CMS Approves 143 New Medicare Advantage Plans
CMS on Thursday announced the approvals of 143 new Medicare Advantage plans for 2005, CQ HealthBeat reports. The approvals will provide Medicare beneficiaries in 49 states with access to 428 health plans -- 41 of which are new to the program and 66 of which are new local PPOs. CMS said that about 90 current Medicare Advantage plans will increase their service areas this year. As a result of the approvals, 73% of Medicare beneficiaries in 2005 will have access to HMOs, 52% will have access to PPOs and 80% will have access to private fee-for-service plans, according to CMS.
Most Medicare beneficiaries in rural areas in 2005 will have access to private fee-for-service plans, and almost 20% of those beneficiaries will have access to HMOs, PPOs and other coordinated health plans for the first time, CMS said. HHS Secretary Mike Leavitt said in a news release, "We have created a market for plans to compete in providing the best deal for seniors.

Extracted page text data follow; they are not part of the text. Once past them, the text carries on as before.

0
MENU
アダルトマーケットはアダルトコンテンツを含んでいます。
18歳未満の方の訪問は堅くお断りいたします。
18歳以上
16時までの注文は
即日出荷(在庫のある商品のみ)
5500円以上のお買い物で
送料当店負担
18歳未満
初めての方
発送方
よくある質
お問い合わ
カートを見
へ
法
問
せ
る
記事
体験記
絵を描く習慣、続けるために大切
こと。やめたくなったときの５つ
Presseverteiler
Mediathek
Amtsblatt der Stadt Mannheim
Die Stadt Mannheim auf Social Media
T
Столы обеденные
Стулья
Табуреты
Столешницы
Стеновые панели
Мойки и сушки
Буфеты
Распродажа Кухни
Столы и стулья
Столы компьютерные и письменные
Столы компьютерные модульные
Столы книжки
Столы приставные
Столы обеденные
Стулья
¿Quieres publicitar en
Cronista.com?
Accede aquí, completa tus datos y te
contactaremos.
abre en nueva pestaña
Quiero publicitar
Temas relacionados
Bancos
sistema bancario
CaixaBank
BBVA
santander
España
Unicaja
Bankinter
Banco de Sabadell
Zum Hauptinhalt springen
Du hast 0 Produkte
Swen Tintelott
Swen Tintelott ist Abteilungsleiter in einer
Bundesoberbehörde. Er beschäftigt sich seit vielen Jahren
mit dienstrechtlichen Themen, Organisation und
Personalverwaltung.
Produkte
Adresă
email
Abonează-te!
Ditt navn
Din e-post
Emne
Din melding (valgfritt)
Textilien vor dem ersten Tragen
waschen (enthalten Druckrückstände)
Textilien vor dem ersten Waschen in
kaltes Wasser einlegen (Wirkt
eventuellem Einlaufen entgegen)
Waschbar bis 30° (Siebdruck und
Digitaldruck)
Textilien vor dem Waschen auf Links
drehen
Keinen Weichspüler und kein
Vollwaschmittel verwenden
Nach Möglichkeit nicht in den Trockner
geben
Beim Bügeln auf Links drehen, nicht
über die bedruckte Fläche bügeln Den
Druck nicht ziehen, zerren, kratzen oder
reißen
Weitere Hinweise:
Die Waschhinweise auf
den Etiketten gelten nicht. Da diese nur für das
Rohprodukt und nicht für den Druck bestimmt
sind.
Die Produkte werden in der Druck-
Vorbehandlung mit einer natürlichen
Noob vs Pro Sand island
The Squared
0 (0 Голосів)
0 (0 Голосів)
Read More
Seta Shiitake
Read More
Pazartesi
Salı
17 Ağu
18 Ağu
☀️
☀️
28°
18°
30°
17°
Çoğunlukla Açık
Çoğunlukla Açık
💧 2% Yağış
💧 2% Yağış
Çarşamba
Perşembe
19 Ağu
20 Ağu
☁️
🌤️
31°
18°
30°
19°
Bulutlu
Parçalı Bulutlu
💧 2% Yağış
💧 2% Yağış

Now it is our responsibility to make sure seniors get the information they need to take advantage of these plans" (CQ HealthBeat [1], 6/30).
In related news, House Energy and Commerce Committee Chair Joe Barton (R-Texas) on Thursday said that CMS must close a "loophole" under which Medicare often overpays for prescription drugs dispensed in hospitals.
According to a recent Government Accountability Office report, Medicare pays 20% more than the hospital purchase price for 13 medications. Barton said, "In the worst case, GAO found the government is paying hospitals $79.04 for a dose of paclitaxel ... when doctors are paid $18.76 for administering the same dose" (CQ HealthBeat [2], 6/30).